Миф ли Евангелие? - [4]
Современные христиане часто испытывают дискомфорт из-за этого ложного воскресения, которое так напоминает настоящее, но у Марка и Матфея оно не вызывает никакого замешательства. Вместо того чтобы приглушить сходство между ними, они, наоборот, привлекают к нему наше внимание – примерно так же, как это делает Лука, когда он привлекает наше внимание к сходству между единением христиан и порочным союзом Ирода и Пилата в результате смерти Христа. Евангелисты видят нечто очень простое и фундаментальное – то, что и нам следует увидеть. Как только мы признаем сходство между насилием в Библии и в мифах, мы можем понять и разницу между ними: насколько радикально отличается реакция на насилие, описанная в Библии, от реакции, описанной в мифах.

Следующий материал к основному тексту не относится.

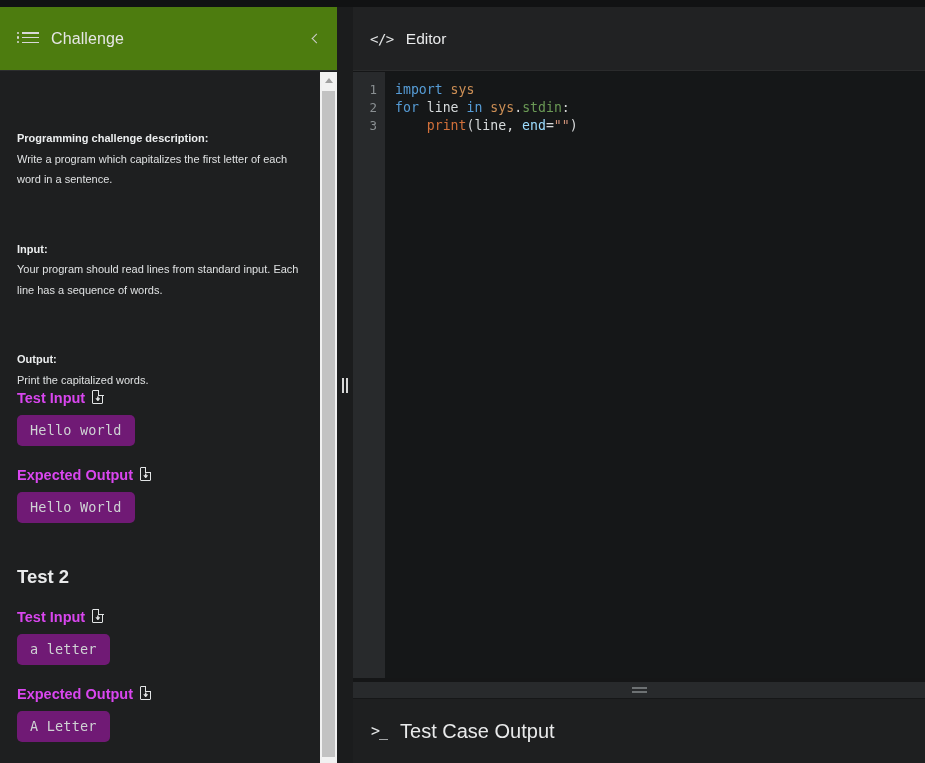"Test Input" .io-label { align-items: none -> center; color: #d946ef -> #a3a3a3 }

Начиная с истории Каина и Авеля Библия заявляет о невиновности мифических жертв и вине их гонителей. Живя в эпоху широкого распространения евангельского учения, мы находим это естественным и не задумываемся над тем, что классические мифы утверждают обратное: в них гонители всегда имеют веские основания для преследования своих жертв. Дионисийские мифы даже самое жестокое линчевание считают легитимным. Пенфей был растерзан своей матерью и ее сестрами, поскольку его неуважение к богу Дионису было достаточно серьезной виной, чтобы оправдать его смерть. Эдип также заслужил свою участь. Согласно мифу, он действительно убил своего отца и женился на матери и поэтому действительно нес ответственность за эпидемию чумы, поразившую Фивы. Его изгнание – не просто дозволенный акт, это религиозный долг.
Даже если они не совершали никаких преступлений, для смерти мифических жертв всегда есть достаточное основание, и их невиновность не делает эту смерть менее легитимной. В ведическом мифе о Пуруше, например, не упоминаются никакие его прегрешения – и тем не менее его разрывание на части является благим деянием. Части тела Пурушы нужны, чтобы создать из них три великие касты – фундамент индийского общества. В мифе насильственная смерть всегда оправдана.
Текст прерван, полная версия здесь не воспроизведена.